Stanley Cup Playoff Predictions
Pittsburgh Penguins Vs. Ottawa Senators
When Sidney Crosby made his playoff debut, it was against Ottawa who at the time, iced the best team they ever had since their reincarnation, led by Daniel Alfredsson which defeated Pittsburgh and made it all the way to the Stanley Cup Final where they lost to Anaheim. Since then it has been all Pittsburgh in future playoff meetings. It should be the same again. Pittsburgh simply has more talent than Ottawa, particularly at forward where Ottawa has nobody to compare with Sidney Crosby and Evgeni Malkin. On the other hand, Ottawa has the best defenceman, Erik Karlsson and Craig Anderson is a better goaltender than Marc Andre Fleury. Will we see Pittsburgh’s top goaltender, Matt Murray in this series? And mysteriously, Ottawa again has a winning record against Pittsburgh this year, just like they did against Boston and the New York Rangers. One of their victories was when Fleury was in the nets for Pittsburgh. Again, the only chance for Ottawa is to do what Columbus and Washington failed to do and make Fleury revert to his erratic playoff self. Craig Anderson has to significantly outplay him. That will be tougher to do because since last year, Pittsburgh coach Mike Sullivan got the team to commit to playing good defense which was probably the main reason Pittsburgh won the Stanley Cup. This series may be closer than I think it is and I’d love to predict an upset, just like I did for Ottawa against the New York Rangers. But I am too much of a realist this time. It is the end of the line for the over-achieving Senators. Pittsburgh in 5 or 6 games.

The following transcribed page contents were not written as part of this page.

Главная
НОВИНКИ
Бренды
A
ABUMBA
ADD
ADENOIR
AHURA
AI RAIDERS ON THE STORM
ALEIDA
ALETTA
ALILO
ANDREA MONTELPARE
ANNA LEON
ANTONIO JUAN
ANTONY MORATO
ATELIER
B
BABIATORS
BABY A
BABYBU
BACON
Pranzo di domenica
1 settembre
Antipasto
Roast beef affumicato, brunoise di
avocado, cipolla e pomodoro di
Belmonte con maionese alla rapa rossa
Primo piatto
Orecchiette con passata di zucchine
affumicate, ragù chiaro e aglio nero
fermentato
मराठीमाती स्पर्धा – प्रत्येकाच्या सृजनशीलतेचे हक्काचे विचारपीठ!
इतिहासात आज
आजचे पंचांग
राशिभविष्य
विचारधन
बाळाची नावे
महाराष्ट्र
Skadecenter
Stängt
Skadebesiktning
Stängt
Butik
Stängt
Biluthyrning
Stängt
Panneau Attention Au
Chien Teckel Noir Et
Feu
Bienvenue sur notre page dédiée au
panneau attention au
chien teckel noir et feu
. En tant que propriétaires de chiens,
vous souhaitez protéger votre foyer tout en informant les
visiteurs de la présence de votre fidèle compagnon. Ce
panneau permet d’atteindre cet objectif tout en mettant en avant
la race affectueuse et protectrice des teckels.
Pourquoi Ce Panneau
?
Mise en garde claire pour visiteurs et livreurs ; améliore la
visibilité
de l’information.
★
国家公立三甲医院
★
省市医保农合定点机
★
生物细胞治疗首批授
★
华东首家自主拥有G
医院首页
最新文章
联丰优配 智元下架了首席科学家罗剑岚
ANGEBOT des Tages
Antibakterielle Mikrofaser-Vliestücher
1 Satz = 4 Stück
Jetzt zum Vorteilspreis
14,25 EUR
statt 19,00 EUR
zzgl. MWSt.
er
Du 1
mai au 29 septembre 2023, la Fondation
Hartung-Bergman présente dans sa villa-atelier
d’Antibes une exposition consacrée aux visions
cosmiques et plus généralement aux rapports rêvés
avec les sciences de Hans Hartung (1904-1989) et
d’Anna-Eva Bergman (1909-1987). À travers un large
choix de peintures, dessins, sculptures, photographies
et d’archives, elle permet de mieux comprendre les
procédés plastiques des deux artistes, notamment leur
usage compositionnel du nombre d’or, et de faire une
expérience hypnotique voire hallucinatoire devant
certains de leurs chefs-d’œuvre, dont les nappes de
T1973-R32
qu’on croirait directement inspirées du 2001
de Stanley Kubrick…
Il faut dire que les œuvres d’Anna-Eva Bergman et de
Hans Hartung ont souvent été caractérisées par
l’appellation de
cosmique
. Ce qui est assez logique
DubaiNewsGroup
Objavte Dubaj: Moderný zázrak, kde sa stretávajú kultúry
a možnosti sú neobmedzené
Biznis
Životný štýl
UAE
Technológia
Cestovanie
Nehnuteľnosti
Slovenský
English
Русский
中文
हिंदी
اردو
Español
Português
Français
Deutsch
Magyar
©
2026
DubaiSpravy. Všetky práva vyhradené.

Anaheim Ducks Vs. Nashville Predators
This is a rematch of last year’s first round playoff series which the Predators barely won in 7 games. This is going to be a really tough series to predict. There have been significant changes since last year. Nashville, playing in its first Western Conference Final, has added P. K. Subban and Ryan Johansen. For Anaheim, the most significant change was the dumping of mediocre playoff coach Bruce Boudreau, and the rehiring of their Stanley Cup winning coach, Randy Carlyle. So who has made the most improvements? The coaching is even. Both Carlyle and Nashville coach Peter Laviolette have won the Stanley Cup. How does the unknown John Gibson of Anaheim, who has responded extremely well so far match up with Nashville’s goaltender, Pekka Rinne? Nashville has a psychological edge because they beat Anaheim last year. But Anaheim did not have Carlyle who steadied the team down the home stretch in the regular season, overtook San Jose and beat off Edmonton’s challenge. And then in the playoffs, the Ducks eliminated Calgary with authority in a hard played 4 game series, and then beat off Edmonton in a 7th game at home where they had been choking under previous coaches. Anaheim has home ice this time but that has meant nothing to the 8th seeded Predators. Nashville is the new kid on the block who have been doing things in these playoffs that they could not do before. Anaheim has lots of experienced pros who have been corrected from their choking habit by Carlyle. What do I do? Flip a coin? It won’t be an upset if either wins. But I’ll continue to believe Carlyle’s coaching and Anaheim will win in a series that goes the full 7 games.